Zittingsplaats Middelburg
Bestuursrecht
Zaaknummers: NL21.4779 en NL21.4780

uitspraak van de enkelvoudige kamer in de zaken tussen

[Naam 1], eiseres 1, V-nummer: [Nummer 1], en

[Naam 2], eiseres 2, V-nummer: [Nummer 2]
hierna gezamenlijk te noemen: eiseressen
(gemachtigde: mr. S.A.M. Fikken),
en

de staatssecretaris van Justitie en Veiligheid, verweerder

(gemachtigden: mr. R.S. Helmus en mr. N. Hamzaoui).

ProcesverloopBij twee afzonderlijke besluiten van 3 maart 2021 (de bestreden besluiten) heeft verweerder de aanvragen van eiseressen om verlening van een verblijfsvergunning asiel voor bepaalde tijd in de verlengde procedure afgewezen als ongegrond.
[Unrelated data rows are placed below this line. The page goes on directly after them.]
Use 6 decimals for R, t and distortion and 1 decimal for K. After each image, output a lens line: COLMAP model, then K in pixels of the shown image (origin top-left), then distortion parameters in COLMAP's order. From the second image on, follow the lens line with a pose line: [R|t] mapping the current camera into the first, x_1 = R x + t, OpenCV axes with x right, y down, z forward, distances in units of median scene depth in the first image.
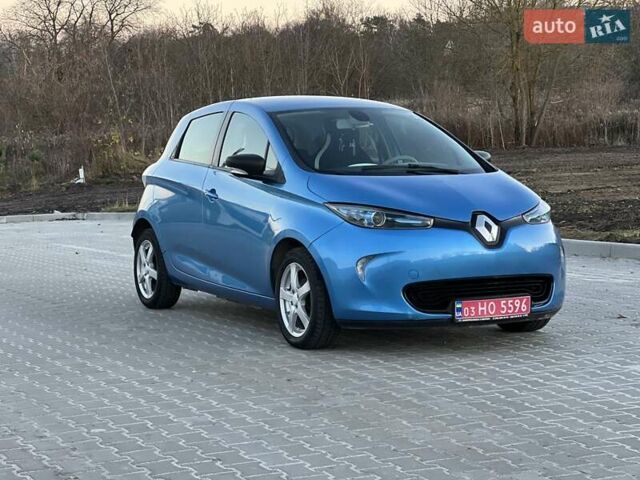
lens RADIAL K [[1409.2, 0, 320.0], [0, 1409.2, 240.0], [0, 0, 1]] dist [-0.040798, 3.474655]
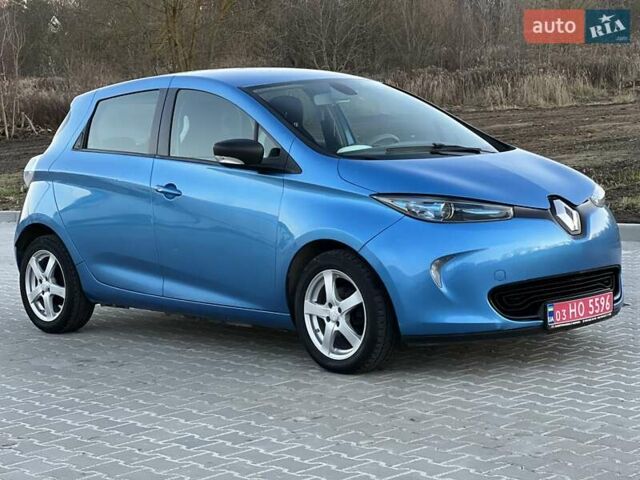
lens RADIAL K [[1409.2, 0, 320.0], [0, 1409.2, 240.0], [0, 0, 1]] dist [-0.040798, 3.474655]
pose [[0.959443, -0.057408, 0.275994, -0.257034], [0.053570, 0.998334, 0.021431, -0.019430], [-0.276765, -0.005777, 0.960920, 0.224866]]
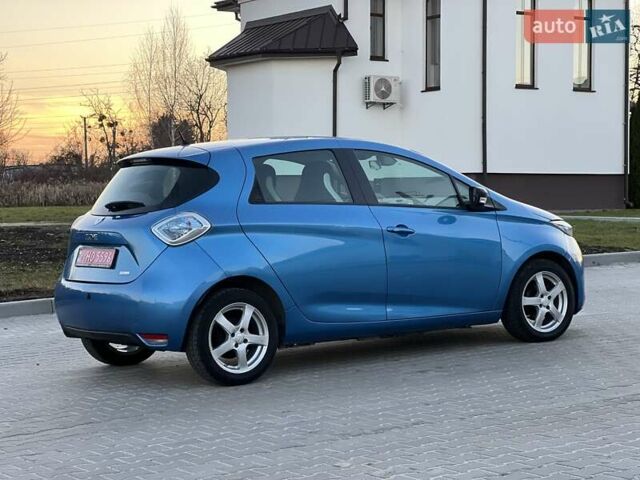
lens RADIAL K [[1409.2, 0, 320.0], [0, 1409.2, 240.0], [0, 0, 1]] dist [-0.040798, 3.474655]
pose [[-0.138392, -0.021356, 0.990147, -1.240304], [0.112125, 0.993002, 0.037089, -0.080529], [-0.984010, 0.116153, -0.135029, 1.396859]]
Eiseressen hebben beroep ingesteld tegen de bestreden besluiten.
Verweerder heeft een verweerschrift ingediend.
De rechtbank heeft de beroepen op 2 december 2021 op zitting behandeld. Eiseressen zijn verschenen, bijgestaan door hun gemachtigde. Als tolk is verschenen F.H.C.H. Said. Verweerder heeft zich laten vertegenwoordigen door mr. N. Hamzaoui.

Overwegingen

1. Eiseressen zijn geboren op respectievelijk [Geb. datum 1] 1986 en [Geb. datum 2] 1983 en bezitten de Iraakse nationaliteit.
2. Aan hun asielaanvragen hebben eiseressen het volgende ten grondslag gelegd. Eiseres 1 is in haar woning door de zus van haar man betrapt op een intiem moment met een man genaamd [Naam 3], een andere man dan de man met wie zij getrouwd is. Zij is nooit verliefd op hem geweest, maar is door hem gedwongen om een relatie aan te gaan. [Naam 3] is met haar in contact gekomen nadat zij haar gegevens had afgegeven aan diens zus [Naam 4], die zij heeft ontmoet toen zij bij haar eigen zus in [plaatsnaam] was. [Naam 3] is contact met haar blijven opnemen ondanks dat zij dit niet wilde, waarbij hij haar onder druk heeft gezet door middel van het maken van beeldopnamen. De man van eiseres 1 is meteen van de betrapping op de hoogte gesteld door zijn zus. Eiseres 1 is daarom gevlucht naar een kennis in haar woonplaats [plaatsnaam 2]. Eiseres 2 is de halfzus van eiseres 1. Haar man is door de man van eiseres 1 op de hoogte gesteld van de betrapping. Hij heeft eiseres 2 de schuld gegeven van de relatie tussen [Naam 3] en eiseres 1 en haar met de dood bedreigd. Op verzoek van eiseres 1 heeft zij zich bij haar gevoegd in [plaatsnaam 2]. Kort daarna zijn eiseressen met hulp van [Naam 3] uitgereisd. Eiseressen stellen dat zij niet kunnen terugkeren naar Irak omdat zij vrezen uit eerwraak te zullen worden vermoord door hun echtgenoten en door de ooms van eiseres 1.
3. Bij de bestreden besluiten heeft verweerder de asielaanvragen van eiseressen afgewezen als ongegrond op grond van artikel 31, eerste lid, van de Vreemdelingenwet 2000. Verweerder heeft de door eiseressen gestelde identiteit, nationaliteit en herkomst geloofwaardig geacht. De gestelde problemen vanwege de gebeurtenissen met [Naam 3] heeft verweerder echter ongeloofwaardig geacht.
4. Eiseressen voeren daartegen aan dat verweerder ten onrechte aan hen heeft tegengeworpen dat zij geen documenten ter staving van hun asielrelaas hebben overgelegd. Ook voeren zij aan dat verweerder de gebeurtenissen met [Naam 3] ten onrechte ongeloofwaardig heeft geacht. Ten slotte voeren zij aan dat zij in aanmerking komen voor internationale bescherming omdat zij slachtoffers zijn van huiselijk geweld.
De rechtbank oordeelt als volgt.
5. Naar het oordeel van de rechtbank kunnen eiseressen niet in hun stellingen worden gevolgd gelet op het navolgende.
6. Allereerst stelt de rechtbank vast dat verweerder in de bestreden besluiten gemotiveerd is ingegaan op de zienswijzen en dat de gronden van beroep grotendeels een herhaling zijn van wat in die zienswijzen is aangevoerd.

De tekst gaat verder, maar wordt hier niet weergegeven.